Определите расход мыла, спирта, сулемы и т. п. посуточно, понедельно и поквартально.
Требуются ли больнице титаны-кипятильники, автоклавы, зубоврачебные кресла, душевые установки, горное солнце и другая аппаратура, операционное и рентгеновское оборудование».
И так шестьдесят вопросов…
Губздрав обогревался кипятком из чайников тончайшей жести, но Михаил Васильевич на все ответил и все проставил, перечислил и подчеркнул, а в последнем параграфе, где спрашивалось: «Что необходимо лично вам?» — написал: «Собрание сочинений Спенсера».
Не предвидя космодромов и электронного мозга, но в отличном настроении он грелся у губздравовского чайника, и великолепное состояние его духа нарушала только мысль о поручении Иродиады Митрофановны.
Он открылся губернскому коллеге — человеку практичному, хотя и насмешнику.
Розовый и лысый коллега хлопнул Михаила Васильевича по коленке (рефлекс сохранился, и нога подскочила):
— Спички везите, миленький, спичечки…
И привез Михаил Васильевич на все свои достатки спичек, а в Пятницком спичек-серенок пруд пруди.

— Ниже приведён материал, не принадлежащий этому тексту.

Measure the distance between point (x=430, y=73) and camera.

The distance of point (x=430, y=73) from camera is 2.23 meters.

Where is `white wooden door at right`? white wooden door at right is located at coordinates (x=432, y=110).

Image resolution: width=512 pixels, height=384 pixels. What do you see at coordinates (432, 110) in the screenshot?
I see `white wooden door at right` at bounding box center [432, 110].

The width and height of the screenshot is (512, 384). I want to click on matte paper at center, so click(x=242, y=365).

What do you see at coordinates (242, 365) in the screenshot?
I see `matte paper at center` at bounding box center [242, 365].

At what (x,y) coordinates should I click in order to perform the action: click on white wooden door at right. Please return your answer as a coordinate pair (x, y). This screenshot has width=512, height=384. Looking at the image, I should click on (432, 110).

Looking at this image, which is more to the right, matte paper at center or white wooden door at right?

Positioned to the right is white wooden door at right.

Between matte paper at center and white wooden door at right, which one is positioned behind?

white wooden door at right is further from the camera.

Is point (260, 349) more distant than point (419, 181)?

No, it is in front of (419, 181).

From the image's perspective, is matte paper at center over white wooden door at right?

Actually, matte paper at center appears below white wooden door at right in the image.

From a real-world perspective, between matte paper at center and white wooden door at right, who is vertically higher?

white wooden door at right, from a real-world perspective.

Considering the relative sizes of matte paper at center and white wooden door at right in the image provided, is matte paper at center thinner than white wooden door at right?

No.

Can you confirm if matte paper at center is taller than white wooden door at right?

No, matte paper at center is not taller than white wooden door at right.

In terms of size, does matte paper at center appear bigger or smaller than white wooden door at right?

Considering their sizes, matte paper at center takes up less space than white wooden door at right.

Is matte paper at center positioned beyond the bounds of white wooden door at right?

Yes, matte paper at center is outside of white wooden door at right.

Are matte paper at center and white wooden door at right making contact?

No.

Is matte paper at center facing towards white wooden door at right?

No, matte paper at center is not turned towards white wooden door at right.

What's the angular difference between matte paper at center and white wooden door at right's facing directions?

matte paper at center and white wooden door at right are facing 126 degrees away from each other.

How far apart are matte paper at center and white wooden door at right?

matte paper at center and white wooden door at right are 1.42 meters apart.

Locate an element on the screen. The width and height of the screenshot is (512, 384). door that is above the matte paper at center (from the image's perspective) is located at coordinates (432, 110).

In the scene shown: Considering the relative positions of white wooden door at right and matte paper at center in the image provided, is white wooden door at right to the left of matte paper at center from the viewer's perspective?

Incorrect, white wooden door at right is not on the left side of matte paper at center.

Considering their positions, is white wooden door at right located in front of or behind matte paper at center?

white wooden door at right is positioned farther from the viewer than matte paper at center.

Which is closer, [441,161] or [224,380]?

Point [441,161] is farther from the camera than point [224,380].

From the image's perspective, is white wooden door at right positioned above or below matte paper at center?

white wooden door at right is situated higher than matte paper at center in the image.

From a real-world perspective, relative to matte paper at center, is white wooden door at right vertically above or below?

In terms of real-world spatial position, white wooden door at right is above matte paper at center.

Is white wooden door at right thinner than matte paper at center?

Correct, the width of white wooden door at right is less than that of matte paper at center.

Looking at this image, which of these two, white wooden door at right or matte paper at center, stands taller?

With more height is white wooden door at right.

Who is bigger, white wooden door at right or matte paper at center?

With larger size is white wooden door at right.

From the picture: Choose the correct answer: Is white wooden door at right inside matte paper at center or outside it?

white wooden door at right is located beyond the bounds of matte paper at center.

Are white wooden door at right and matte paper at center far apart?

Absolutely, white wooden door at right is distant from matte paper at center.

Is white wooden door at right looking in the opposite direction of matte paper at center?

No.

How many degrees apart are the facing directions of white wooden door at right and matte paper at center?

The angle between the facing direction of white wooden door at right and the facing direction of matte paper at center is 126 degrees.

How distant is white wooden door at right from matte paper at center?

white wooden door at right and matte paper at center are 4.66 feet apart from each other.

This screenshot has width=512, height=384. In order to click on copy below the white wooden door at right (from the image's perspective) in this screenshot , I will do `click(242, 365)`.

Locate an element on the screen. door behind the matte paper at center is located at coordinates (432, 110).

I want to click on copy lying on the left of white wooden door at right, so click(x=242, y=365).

Занесла бы Иродиада Митрофановна меч над Михаилом Васильевичем, как заносила над приютскими сквернавцами, но подставил врач повинную голову:
— Уж вы простите, Иродиада Митрофановна, чего не умею — того не умею… виноват.
И выпал меч из рук Иродиады Митрофановны:
— Светитесь вы у меня насквозь, как святой.
А он шутит:
— Кишочки видно.
Чудесное утро!
В Кремле — золотистая от лучей стенная карта Родины.
В солнечную дымку уходят синеватые извилины рек и голубоватые пятна морей, и между Каспием и Азовским морем легкая тень того, кто смотрит на карту.
Какая весна!
Лети, лети, скворушка, переставим горы, и хлынет тепло.
Как идет Машеньке большая шляпа, как удивительна для Павлика эта весна!
Он кончает исторический факультет и предполагает — как раньше говорили — остаться при университете, но увлечен своим необязательным сочинительством.
Сады разгорожены, и цветущие яблони вышли на улицы.
Как прозрачны дни, как чисты вечера, как внимательно смотрят звезды во двор типографии, где лежат рулоны бумаги и за окнами шелестят машины!
Не Павликова ли статья пошла в печать?